A orillas del gran Belt -dice el viento- se levanta un antiguo castillo señorial, con macizas murallas de greda encarnada. Conozco todas las piedras que lo componen: las vi ya cuando sirvieron para edificar el castillo de Marsk-Stig; cuando lo derribaron, fueron llevadas más allá y con ellas se construyó el castillo de Borreby de que os hablo y que aún podéis ver de pie.
He conocido a todos los altos y poderosos barones y a las hermosas castellanas que han habitado ese soberbio castillo. Pero, dejémoslos; no quiero hablaros por hoy más que de Valdemar Daae y de sus hijas que también lo poseyeron en su tiempo. ¿Cuándo? Podrás encontrarlo en las crónicas.
¡Qué frente más altiva, la del señor Daae! Era de sangre real y sabía hacer otras cosas más que vaciar cuencos o cazar el ciervo. Grande era la fe que en sí mismo tenía. Cuando alguna cosa de las que emprendía no iba bien, «¡ya saldrá!», decía, sonriendo con tranquilidad, sin dudar nunca del éxito.
Su esposa, vestida con trajes recamados de oro, parecía una reina cuando marchaba altanera por el entarimado del gran salón, en el que las maderas más preciadas relucían como un espejo; magníficos tapices colgaban de los techos; de ébano y de marfil cincelados con arte, eran los muebles. Grandes riquezas, oro y vajilla le había llevado en dote. ¡Qué lujo el de entonces en el castillo de Borreby! Llena estaba la bodega de los más delicados vinos; en las cuadras relinchaban fogosos corceles de las razas más puras.

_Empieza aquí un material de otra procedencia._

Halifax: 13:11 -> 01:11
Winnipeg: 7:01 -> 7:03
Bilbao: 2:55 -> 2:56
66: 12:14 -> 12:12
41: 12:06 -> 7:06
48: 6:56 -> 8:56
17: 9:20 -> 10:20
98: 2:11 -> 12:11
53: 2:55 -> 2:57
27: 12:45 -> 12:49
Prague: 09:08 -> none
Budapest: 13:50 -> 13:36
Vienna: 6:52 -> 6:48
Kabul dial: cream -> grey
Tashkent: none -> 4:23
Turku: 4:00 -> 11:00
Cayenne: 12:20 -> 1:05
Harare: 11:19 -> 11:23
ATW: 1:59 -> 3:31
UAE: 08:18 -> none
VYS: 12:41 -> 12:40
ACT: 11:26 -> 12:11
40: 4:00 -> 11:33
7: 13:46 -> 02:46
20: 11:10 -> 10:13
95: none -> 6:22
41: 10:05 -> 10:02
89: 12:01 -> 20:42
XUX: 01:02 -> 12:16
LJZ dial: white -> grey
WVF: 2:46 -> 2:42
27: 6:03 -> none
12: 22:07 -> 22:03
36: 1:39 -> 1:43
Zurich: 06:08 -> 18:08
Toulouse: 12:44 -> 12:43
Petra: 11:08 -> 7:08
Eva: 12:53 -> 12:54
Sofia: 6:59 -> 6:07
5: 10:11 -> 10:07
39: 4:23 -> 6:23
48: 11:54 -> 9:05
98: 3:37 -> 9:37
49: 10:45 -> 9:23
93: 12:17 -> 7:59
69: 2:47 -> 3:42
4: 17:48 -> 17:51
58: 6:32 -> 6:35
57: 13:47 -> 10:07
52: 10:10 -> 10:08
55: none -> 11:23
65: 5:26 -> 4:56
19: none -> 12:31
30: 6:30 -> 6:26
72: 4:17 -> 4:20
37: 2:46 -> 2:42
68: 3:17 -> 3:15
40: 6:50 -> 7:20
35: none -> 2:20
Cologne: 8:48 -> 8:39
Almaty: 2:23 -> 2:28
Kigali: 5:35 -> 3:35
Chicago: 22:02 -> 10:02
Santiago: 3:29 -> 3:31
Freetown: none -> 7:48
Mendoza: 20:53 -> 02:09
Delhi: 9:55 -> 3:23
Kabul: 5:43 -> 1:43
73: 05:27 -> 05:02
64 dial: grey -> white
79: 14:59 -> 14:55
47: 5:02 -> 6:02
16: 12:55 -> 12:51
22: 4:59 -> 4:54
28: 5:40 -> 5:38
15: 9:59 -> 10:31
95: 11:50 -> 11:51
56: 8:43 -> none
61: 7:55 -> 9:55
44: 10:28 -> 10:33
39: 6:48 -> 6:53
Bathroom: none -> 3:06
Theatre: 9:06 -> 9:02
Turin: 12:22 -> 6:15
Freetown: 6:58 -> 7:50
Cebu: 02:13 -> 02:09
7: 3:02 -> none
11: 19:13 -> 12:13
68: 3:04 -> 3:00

Tres niñas jugaban en el parque, Ida, Juana y Ana-Dorotea, nombres que siempre he albergado en mi memoria.
Ricas gentes eran, personas de condición nacidas en la opulencia y en el boato educadas. «¡Hu-u-hud! ¡Paso y vuelo!» -dijo el viento- y continuó su relato:
Nunca vi allí, como en las otras castellanías, a la castellana hilando en medio de sus sirvientas; no hacía más que tocar las cuerdas de su laúd y cantar, no canciones antiguas de Dinamarca, sino endechas y baladas del extranjero traídas.
Vida animada, movimiento eterno había en el castillo, pues de cerca y de muy lejos los huéspedes afluían. Diarios eran los festines y a veces resonaba tanto el choque de las copas que se oía desde fuera, hasta cuando con fuerza yo soplaba.
Sí, regocijo y lujo y arrogancia había allí; pero virtud ninguna.
Una vez, la noche del primero de mayo, llegaba del Oeste; me había distraído empujando algunas naves hacia la costa de Jutlandia, donde habían perecido, hechas pedazos; luego, deslizándome por encima de la vasta maleza, había cruzado como un relámpago la isla de Fionia y llegaba al gran Belt cansado, tosiendo, aperreado. Para descansar, fuime a la playa del Selanda, cerca de Borreby, al lado del soberbio bosque de encinas que por el tiempo aquel allí existía.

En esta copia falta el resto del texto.